▶ _AIM OF THE EXERCISE_: Each entry below should be given again exactly; the pictures stay out.

=== PROVIDED RECORDS ===

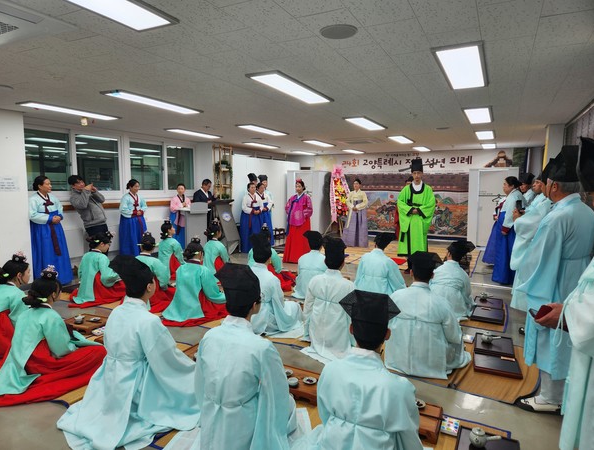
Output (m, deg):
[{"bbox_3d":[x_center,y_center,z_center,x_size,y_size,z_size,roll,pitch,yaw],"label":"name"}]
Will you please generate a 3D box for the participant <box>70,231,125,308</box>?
[{"bbox_3d":[-2.523,0.522,5.087,0.620,0.866,0.750,3,6,27],"label":"participant"}]

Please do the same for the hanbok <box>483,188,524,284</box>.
[{"bbox_3d":[3.315,0.161,6.317,0.580,1.470,0.540,3,6,27],"label":"hanbok"}]

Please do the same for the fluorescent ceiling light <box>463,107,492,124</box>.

===

▶ _SOLUTION TO THIS PROBLEM_:
Output (m, deg):
[{"bbox_3d":[x_center,y_center,z_center,x_size,y_size,z_size,roll,pitch,yaw],"label":"name"}]
Will you please generate a 3D box for the participant <box>70,231,125,308</box>?
[{"bbox_3d":[-2.523,0.522,5.087,0.620,0.866,0.750,3,6,27],"label":"participant"}]

Please do the same for the hanbok <box>483,188,524,284</box>.
[{"bbox_3d":[3.315,0.161,6.317,0.580,1.470,0.540,3,6,27],"label":"hanbok"}]

Please do the same for the fluorescent ceiling light <box>463,107,492,124</box>.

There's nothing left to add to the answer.